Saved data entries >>
•••

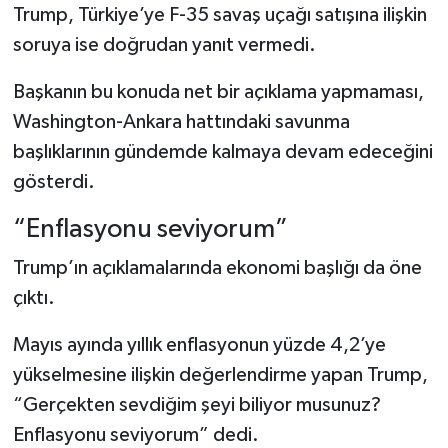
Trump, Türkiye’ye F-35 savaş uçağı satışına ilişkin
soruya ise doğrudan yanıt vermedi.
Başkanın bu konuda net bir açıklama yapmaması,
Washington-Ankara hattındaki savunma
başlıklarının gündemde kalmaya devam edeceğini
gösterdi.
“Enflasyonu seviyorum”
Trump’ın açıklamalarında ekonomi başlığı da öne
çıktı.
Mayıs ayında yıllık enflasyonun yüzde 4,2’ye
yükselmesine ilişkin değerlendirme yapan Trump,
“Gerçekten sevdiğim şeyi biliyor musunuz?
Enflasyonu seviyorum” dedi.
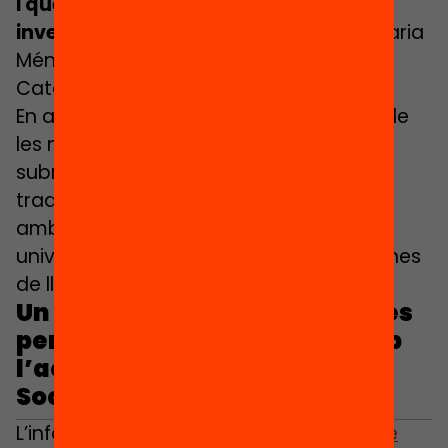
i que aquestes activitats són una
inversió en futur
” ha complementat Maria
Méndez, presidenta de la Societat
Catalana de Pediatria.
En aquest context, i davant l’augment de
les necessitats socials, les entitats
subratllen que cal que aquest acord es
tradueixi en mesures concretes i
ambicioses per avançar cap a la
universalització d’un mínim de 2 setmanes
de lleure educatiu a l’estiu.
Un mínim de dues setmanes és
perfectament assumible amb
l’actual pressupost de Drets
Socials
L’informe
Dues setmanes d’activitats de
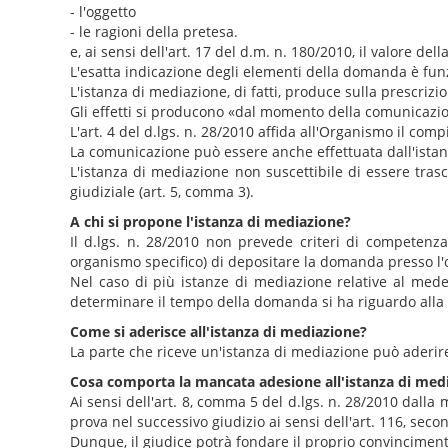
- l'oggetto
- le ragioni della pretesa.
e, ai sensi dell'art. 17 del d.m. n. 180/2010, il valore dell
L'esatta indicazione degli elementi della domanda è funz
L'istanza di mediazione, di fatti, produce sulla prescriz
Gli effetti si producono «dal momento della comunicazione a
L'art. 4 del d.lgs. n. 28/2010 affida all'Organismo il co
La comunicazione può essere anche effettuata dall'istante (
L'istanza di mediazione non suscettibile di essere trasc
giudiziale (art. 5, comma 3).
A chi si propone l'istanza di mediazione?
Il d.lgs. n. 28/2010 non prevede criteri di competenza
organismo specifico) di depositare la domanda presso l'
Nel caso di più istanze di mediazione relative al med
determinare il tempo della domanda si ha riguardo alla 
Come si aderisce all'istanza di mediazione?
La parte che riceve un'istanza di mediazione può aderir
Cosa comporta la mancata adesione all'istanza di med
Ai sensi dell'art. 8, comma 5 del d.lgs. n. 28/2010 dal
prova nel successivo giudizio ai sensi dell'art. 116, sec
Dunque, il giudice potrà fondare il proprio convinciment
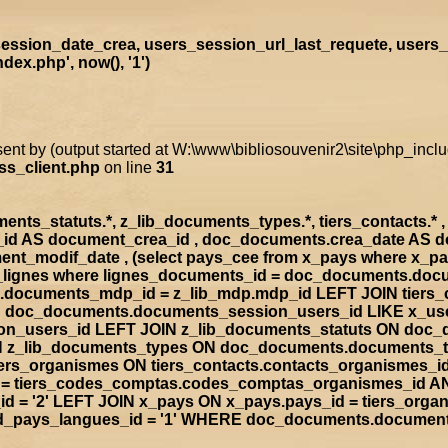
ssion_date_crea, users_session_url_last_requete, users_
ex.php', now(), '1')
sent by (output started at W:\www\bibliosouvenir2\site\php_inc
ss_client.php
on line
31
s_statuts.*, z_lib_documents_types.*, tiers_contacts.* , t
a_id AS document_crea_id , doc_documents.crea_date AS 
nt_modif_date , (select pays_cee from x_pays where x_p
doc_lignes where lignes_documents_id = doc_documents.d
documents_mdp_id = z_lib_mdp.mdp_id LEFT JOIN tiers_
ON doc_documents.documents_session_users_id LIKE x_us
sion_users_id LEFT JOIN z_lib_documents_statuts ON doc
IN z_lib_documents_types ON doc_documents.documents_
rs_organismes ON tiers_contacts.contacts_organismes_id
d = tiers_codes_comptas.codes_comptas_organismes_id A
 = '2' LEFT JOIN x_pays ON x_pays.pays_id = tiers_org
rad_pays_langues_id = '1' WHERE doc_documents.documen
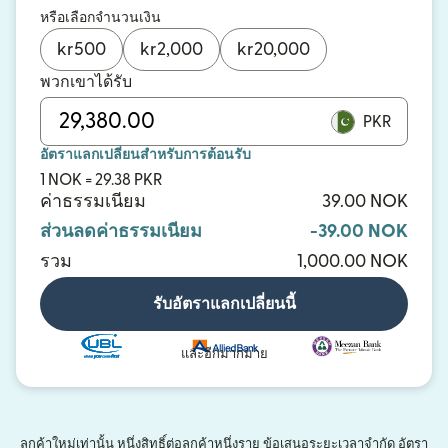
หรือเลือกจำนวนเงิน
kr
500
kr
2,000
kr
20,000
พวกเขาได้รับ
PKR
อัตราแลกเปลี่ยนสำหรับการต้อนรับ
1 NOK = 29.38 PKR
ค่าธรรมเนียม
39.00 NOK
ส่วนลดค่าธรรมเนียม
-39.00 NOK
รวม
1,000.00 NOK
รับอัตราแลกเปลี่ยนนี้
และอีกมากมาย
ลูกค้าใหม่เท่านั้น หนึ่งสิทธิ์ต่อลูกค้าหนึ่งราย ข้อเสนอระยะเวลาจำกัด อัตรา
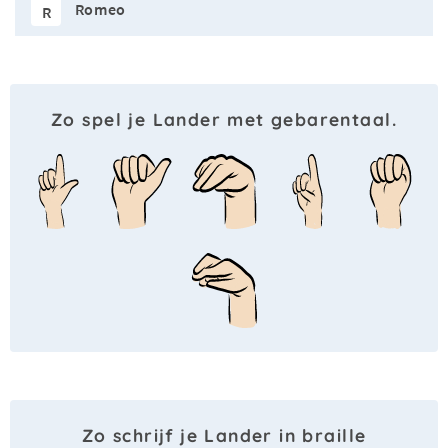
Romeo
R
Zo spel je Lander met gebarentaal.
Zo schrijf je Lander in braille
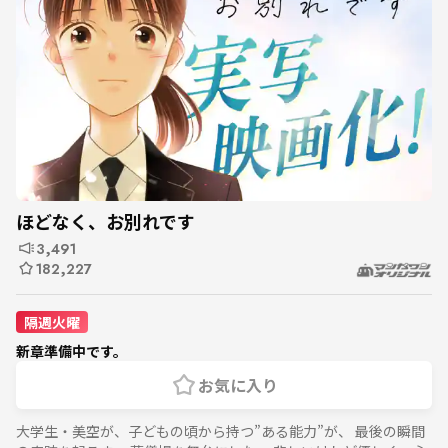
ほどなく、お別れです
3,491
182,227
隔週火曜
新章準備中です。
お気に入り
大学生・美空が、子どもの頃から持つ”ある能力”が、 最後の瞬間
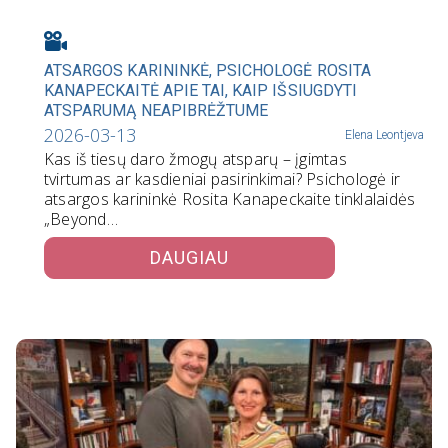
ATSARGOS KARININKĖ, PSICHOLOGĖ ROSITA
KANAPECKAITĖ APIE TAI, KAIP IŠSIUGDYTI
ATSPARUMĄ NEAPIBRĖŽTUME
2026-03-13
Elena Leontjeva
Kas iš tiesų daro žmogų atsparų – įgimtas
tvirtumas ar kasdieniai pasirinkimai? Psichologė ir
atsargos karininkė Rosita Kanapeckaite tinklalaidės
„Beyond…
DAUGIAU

•••

Instructions to follow >> Starting at the first line of the data, set down each line exactly until you have copied the line with "ex.php', now(), '1')", but leave the pictures out.

Reply to the task >>
Trump, Türkiye’ye F-35 savaş uçağı satışına ilişkin
soruya ise doğrudan yanıt vermedi.
Başkanın bu konuda net bir açıklama yapmaması,
Washington-Ankara hattındaki savunma
başlıklarının gündemde kalmaya devam edeceğini
gösterdi.
“Enflasyonu seviyorum”
Trump’ın açıklamalarında ekonomi başlığı da öne
çıktı.
Mayıs ayında yıllık enflasyonun yüzde 4,2’ye
yükselmesine ilişkin değerlendirme yapan Trump,
“Gerçekten sevdiğim şeyi biliyor musunuz?
Enflasyonu seviyorum” dedi.
i que aquestes activitats són una
inversió en futur
” ha complementat Maria
Méndez, presidenta de la Societat
Catalana de Pediatria.
En aquest context, i davant l’augment de
les necessitats socials, les entitats
subratllen que cal que aquest acord es
tradueixi en mesures concretes i
ambicioses per avançar cap a la
universalització d’un mínim de 2 setmanes
de lleure educatiu a l’estiu.
Un mínim de dues setmanes és
perfectament assumible amb
l’actual pressupost de Drets
Socials
L’informe
Dues setmanes d’activitats de
- l'oggetto
- le ragioni della pretesa.
e, ai sensi dell'art. 17 del d.m. n. 180/2010, il valore dell
L'esatta indicazione degli elementi della domanda è funz
L'istanza di mediazione, di fatti, produce sulla prescriz
Gli effetti si producono «dal momento della comunicazione a
L'art. 4 del d.lgs. n. 28/2010 affida all'Organismo il co
La comunicazione può essere anche effettuata dall'istante (
L'istanza di mediazione non suscettibile di essere trasc
giudiziale (art. 5, comma 3).
A chi si propone l'istanza di mediazione?
Il d.lgs. n. 28/2010 non prevede criteri di competenza
organismo specifico) di depositare la domanda presso l'
Nel caso di più istanze di mediazione relative al med
determinare il tempo della domanda si ha riguardo alla 
Come si aderisce all'istanza di mediazione?
La parte che riceve un'istanza di mediazione può aderir
Cosa comporta la mancata adesione all'istanza di med
Ai sensi dell'art. 8, comma 5 del d.lgs. n. 28/2010 dal
prova nel successivo giudizio ai sensi dell'art. 116, sec
Dunque, il giudice potrà fondare il proprio convinciment
ssion_date_crea, users_session_url_last_requete, users_
ex.php', now(), '1')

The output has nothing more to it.